Exercise description »
In the entries below, the lines from the one with "A review page." through the one with "Which of these" are to be copied exactly; both ends count.

Record set »
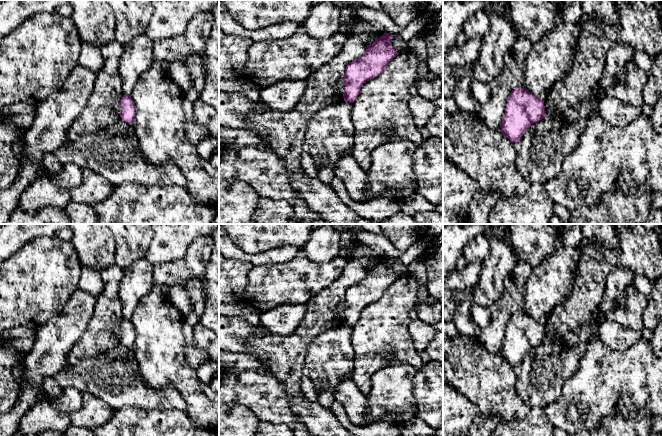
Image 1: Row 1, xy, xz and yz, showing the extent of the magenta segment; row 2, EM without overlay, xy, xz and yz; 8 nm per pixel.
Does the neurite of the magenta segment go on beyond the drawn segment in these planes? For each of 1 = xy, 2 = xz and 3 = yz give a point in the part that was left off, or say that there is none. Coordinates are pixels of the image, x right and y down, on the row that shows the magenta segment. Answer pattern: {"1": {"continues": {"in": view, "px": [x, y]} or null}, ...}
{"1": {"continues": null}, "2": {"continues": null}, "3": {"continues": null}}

--

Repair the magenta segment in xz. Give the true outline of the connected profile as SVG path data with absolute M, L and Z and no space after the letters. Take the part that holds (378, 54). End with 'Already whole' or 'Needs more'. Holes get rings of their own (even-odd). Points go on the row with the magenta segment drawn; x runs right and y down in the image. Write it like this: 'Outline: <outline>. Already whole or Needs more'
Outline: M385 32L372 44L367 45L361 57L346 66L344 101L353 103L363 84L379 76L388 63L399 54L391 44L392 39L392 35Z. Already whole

...

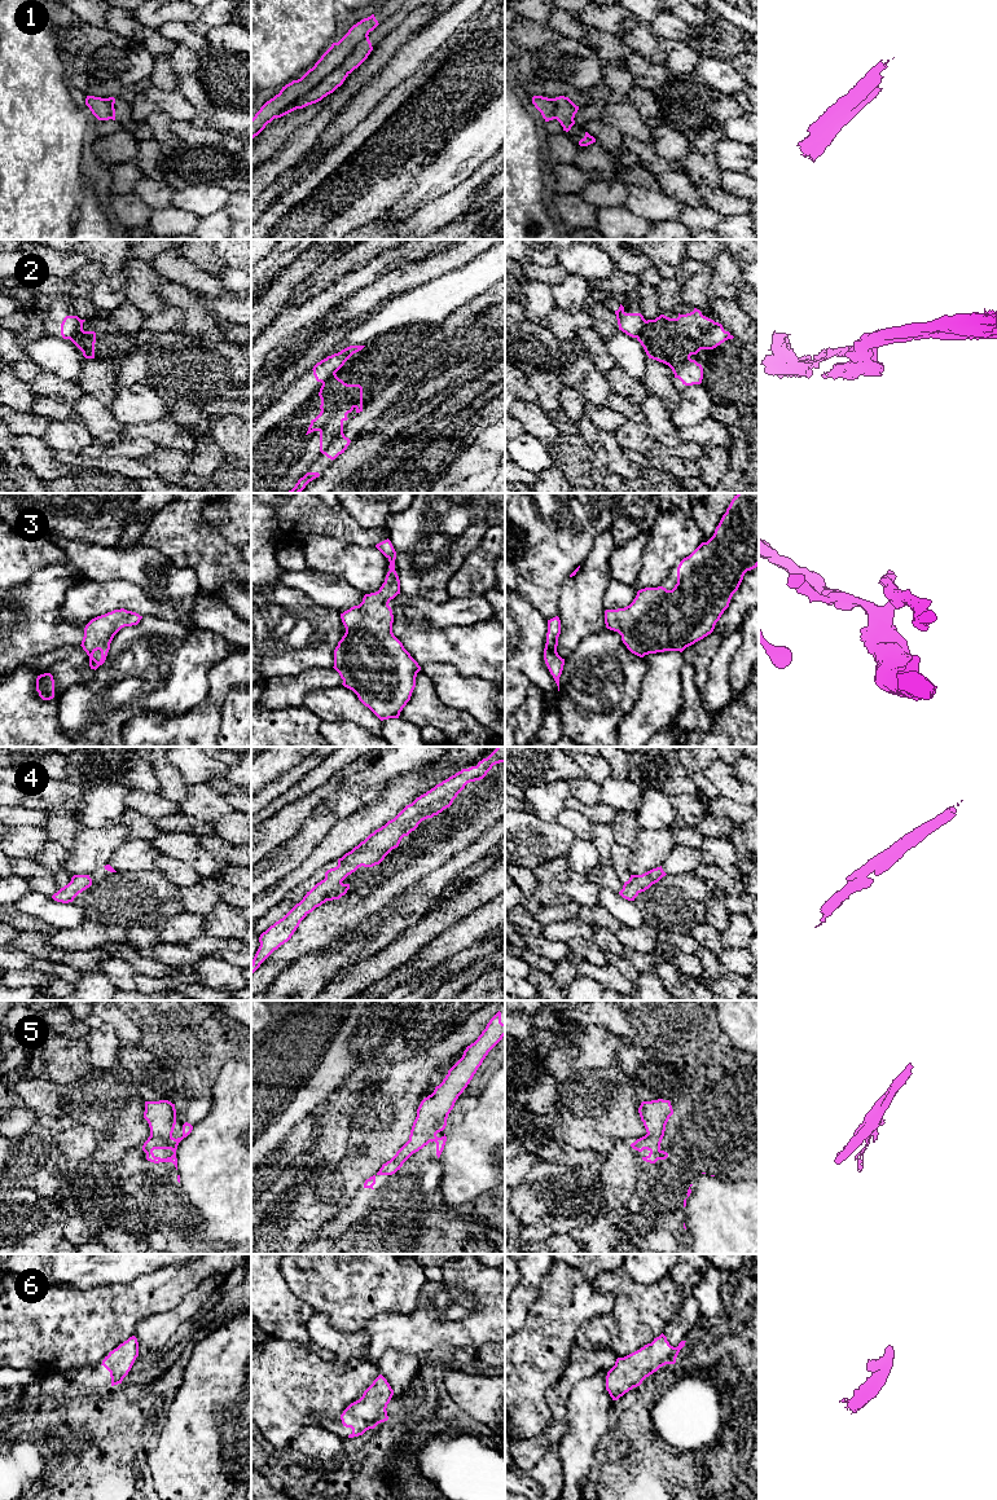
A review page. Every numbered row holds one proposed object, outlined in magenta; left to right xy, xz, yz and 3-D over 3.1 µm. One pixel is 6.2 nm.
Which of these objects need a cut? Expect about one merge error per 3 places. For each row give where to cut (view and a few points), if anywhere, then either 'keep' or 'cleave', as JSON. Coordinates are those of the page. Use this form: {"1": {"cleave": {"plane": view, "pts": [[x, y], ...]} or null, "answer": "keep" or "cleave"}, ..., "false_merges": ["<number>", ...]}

Written solution »
A review page. Every numbered row holds one proposed object, outlined in magenta; left to right xy, xz, yz and 3-D over 3.1 µm. One pixel is 6.2 nm.
Which of these objects need a cut? Expect about one merge error per 3 places. For each row give where to cut (view and a few points), if anywhere, then either 'keep' or 'cleave', as JSON. Coordinates are those of the page. Use this form: {"1": {"cleave": {"plane": view, "pts": [[x, y], ...]} or null, "answer": "keep" or "cleave"}, ..., "false_merges": ["<number>", ...]}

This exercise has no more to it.